Chorégies ; Le pianiste Giovanni Bellucci, la danseuse Eugénie Andrin : Casta diva.

 


Atmosphère, atmosphère… c’est dans une lumière crépusculaire, intime et rêveuse, que le pianiste Giovanni Bellucci entre en scène. Invité au Palais des Princes par les Chorégies, il vient ressusciter les airs d’opéra transcrits par Liszt-le-virtuose dans un programme ébouriffant, intitulé Casta diva. On ne tarde pas à comprendre. Dès l’introduction du Miserere du Trouvère de Verdi, les graves de l’instrument résonnent comme le tonnerre, mettant en scène l’entrée d’une marche funèbre glaçante, bientôt rejointe par de furieuses gammes chromatiques ascendantes et descendantes dans un crescendo impressionnant. Belluci-Jupiter règne bien sur les 88 touches de son piano, transcendant encore l'écriture folle de Liszt, trouvant à décortiquer jusqu’à l’extrême la magnificence de la vision lisztienne. Et cela ne fait que commencer. Après la fraîche mélodie Greensleeves citée passionnément par le compositeur-pianiste Busoni, Liszt revient avec des extraits du Songe d’une nuit d’été de Mendelssohn. La fameuse Marche nuptiale est reprise à l'envi et se développe, respectant les différentes sections, avec une fantaisie débridée.
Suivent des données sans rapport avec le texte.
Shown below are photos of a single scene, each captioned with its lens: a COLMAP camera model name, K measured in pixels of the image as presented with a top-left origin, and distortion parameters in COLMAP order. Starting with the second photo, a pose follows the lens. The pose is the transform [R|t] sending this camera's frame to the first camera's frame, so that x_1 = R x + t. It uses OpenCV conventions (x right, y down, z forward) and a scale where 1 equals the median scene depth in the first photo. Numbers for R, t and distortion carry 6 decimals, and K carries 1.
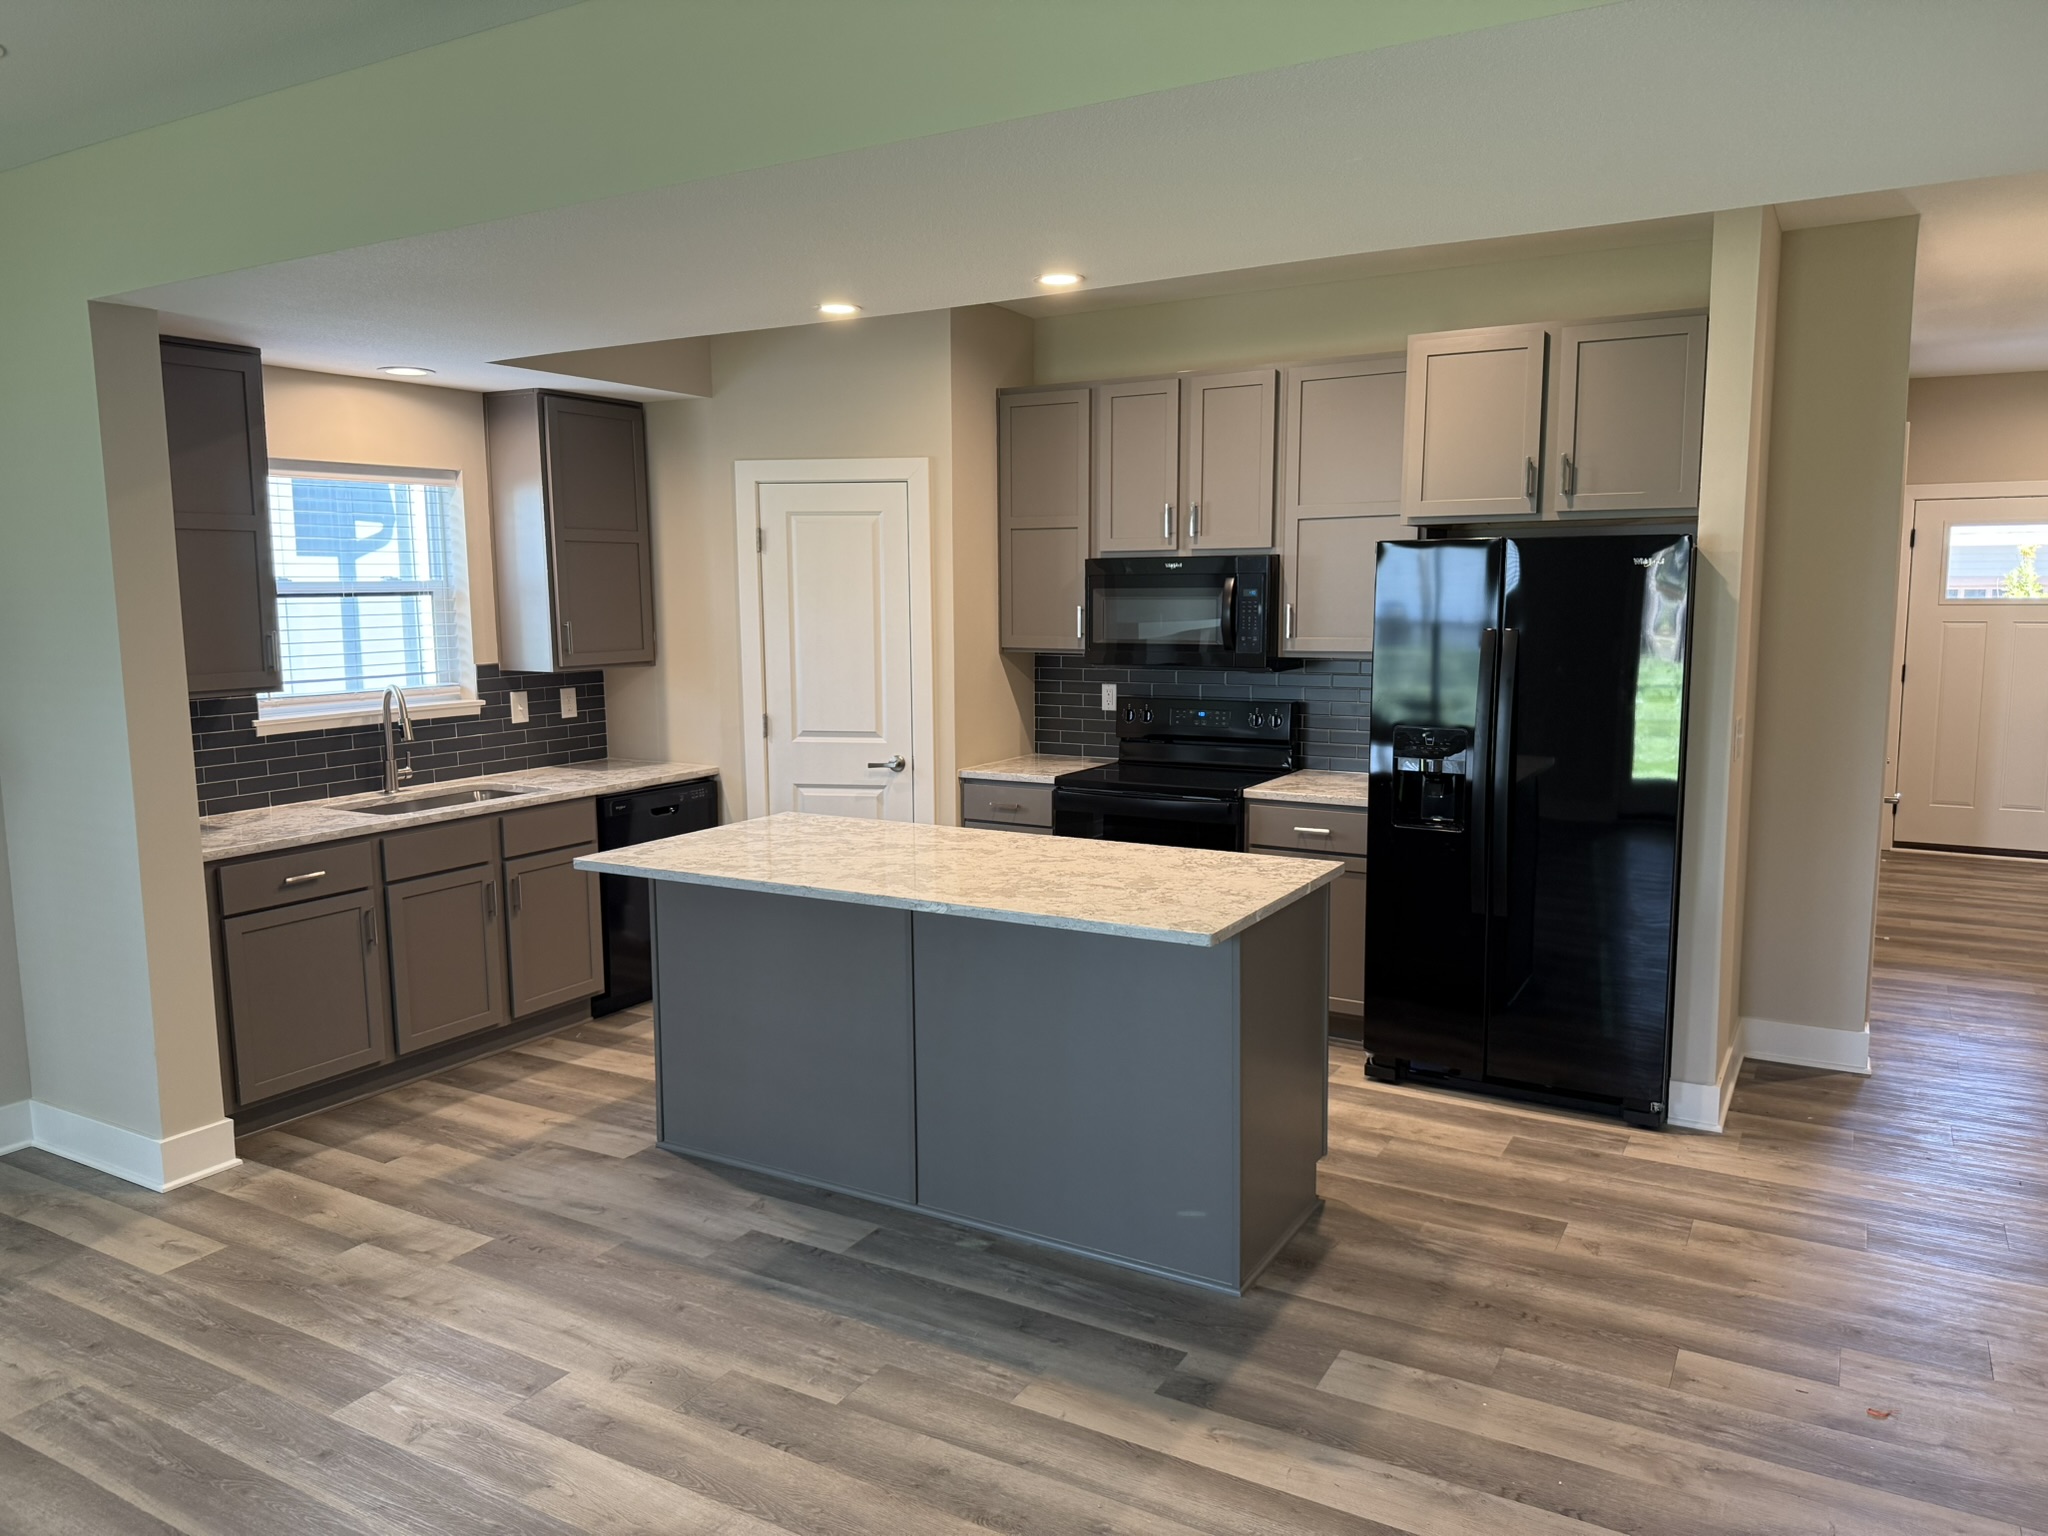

Liszt et Wagner ensuite, dans l’émouvante mort d’Isolde, traduite par un Bellucci symphoniste, avec un pathos sensible. Le festival de virtuosité lisztien se termine avec les Réminiscences de Norma de Bellini, avec toujours une dramaturgie exacerbée, une mise en espace inspirée : thème entrecoupé de battements passionnés, la main gauche, survolée par des arpèges dans les aigus et graves, aboutissant à des octaves répétées dans une furieuse passion. Belluci plus jupitérien que jamais, est à la manœuvre. Un plaisir total.




La seconde partie, consacrée au ballet “Jeux “ de Debussy dans la réduction pour piano de l’auteur a permis à Giovanni Bellucci, la danseuse Eugénie Andrin et à Gabriel Grinda au mapping vidéo, de donner libre cours à leur créativité. Un trio parfaitement synchrone et totalement bluffant. Devant l’écran noir, la tenniswoman-danseuse joue avec les mains du pianiste qui apparaissent soudain, immaculées, seules, détachées de leur corps, autonomes, comme des oiseaux, virevoltant sur le grand écran, caressant, ou menaçant telle la foudre. Gabriel Grinda réalise avec Eugénie Andrin une chorégraphie où la technique crée la surprise, biaise les perspectives, joue à l’infini, permet à l’immatériel de rejoindre le tangible, pour un enchantement fantastique dans une totale liberté.